- _TASK GOAL_
What is the number of lines in the entries that contain the word "added"? Reply with that number only.
Segment Start: MATERIAL SUPPLIED
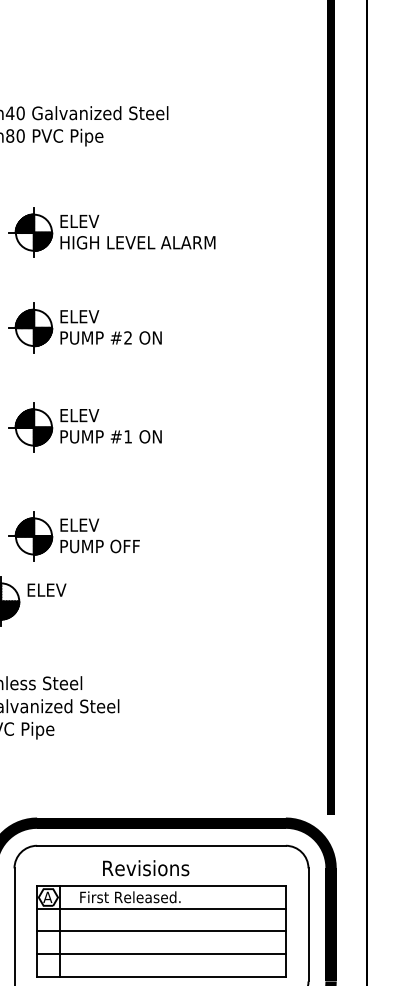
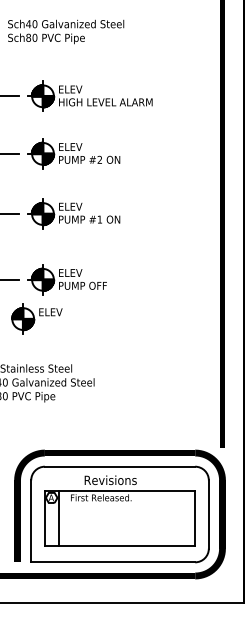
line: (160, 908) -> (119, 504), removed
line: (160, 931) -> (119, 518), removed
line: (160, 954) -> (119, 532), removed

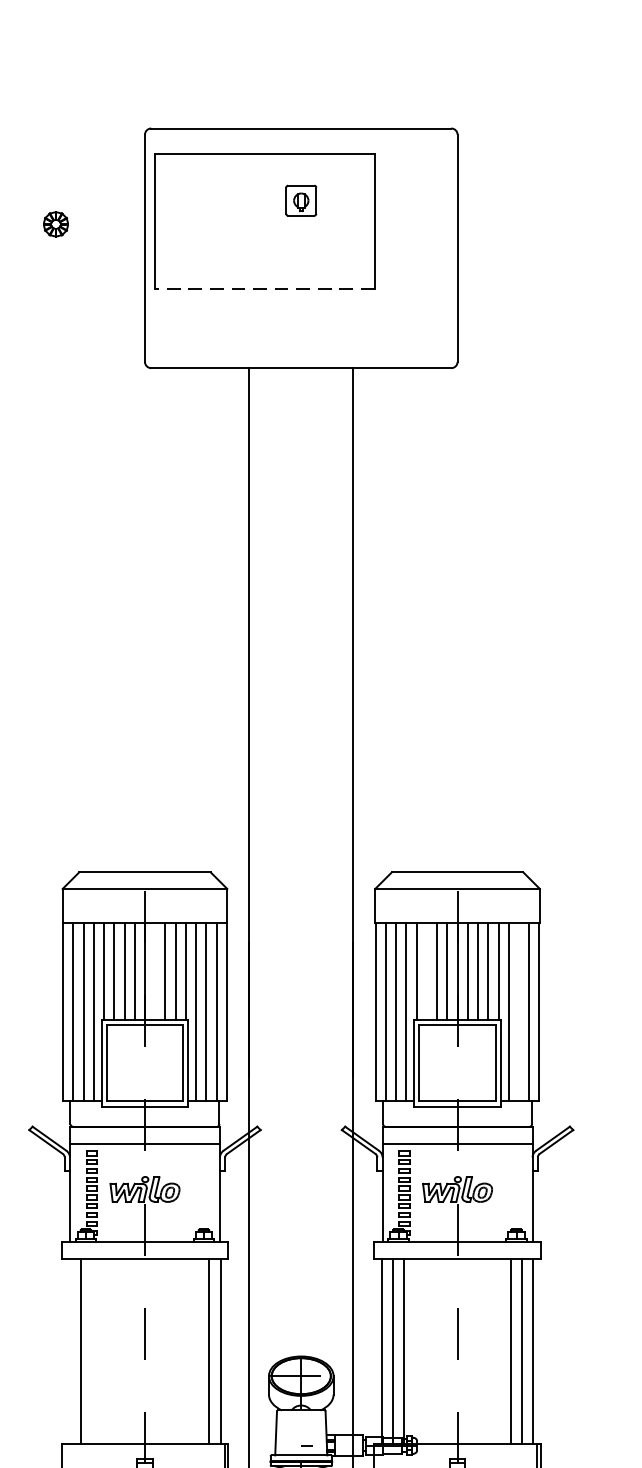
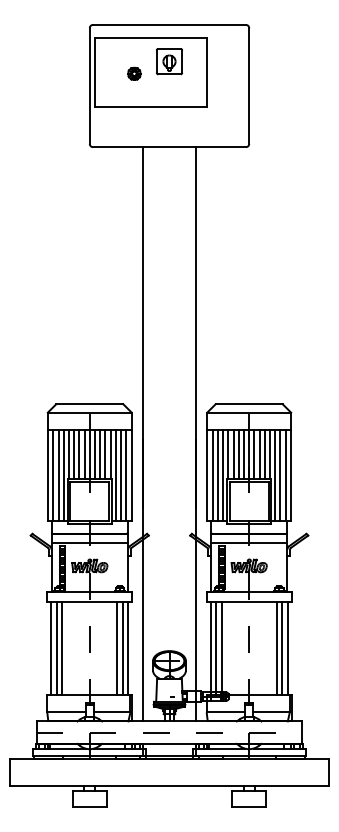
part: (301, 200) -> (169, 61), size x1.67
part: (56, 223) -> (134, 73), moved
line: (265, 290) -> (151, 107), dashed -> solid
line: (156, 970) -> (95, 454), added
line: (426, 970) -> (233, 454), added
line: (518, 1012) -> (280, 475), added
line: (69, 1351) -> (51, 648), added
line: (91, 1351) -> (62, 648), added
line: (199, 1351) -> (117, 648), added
Segment End: MATERIAL SUPPLIED
- _EXERCISE RESPONSE_
6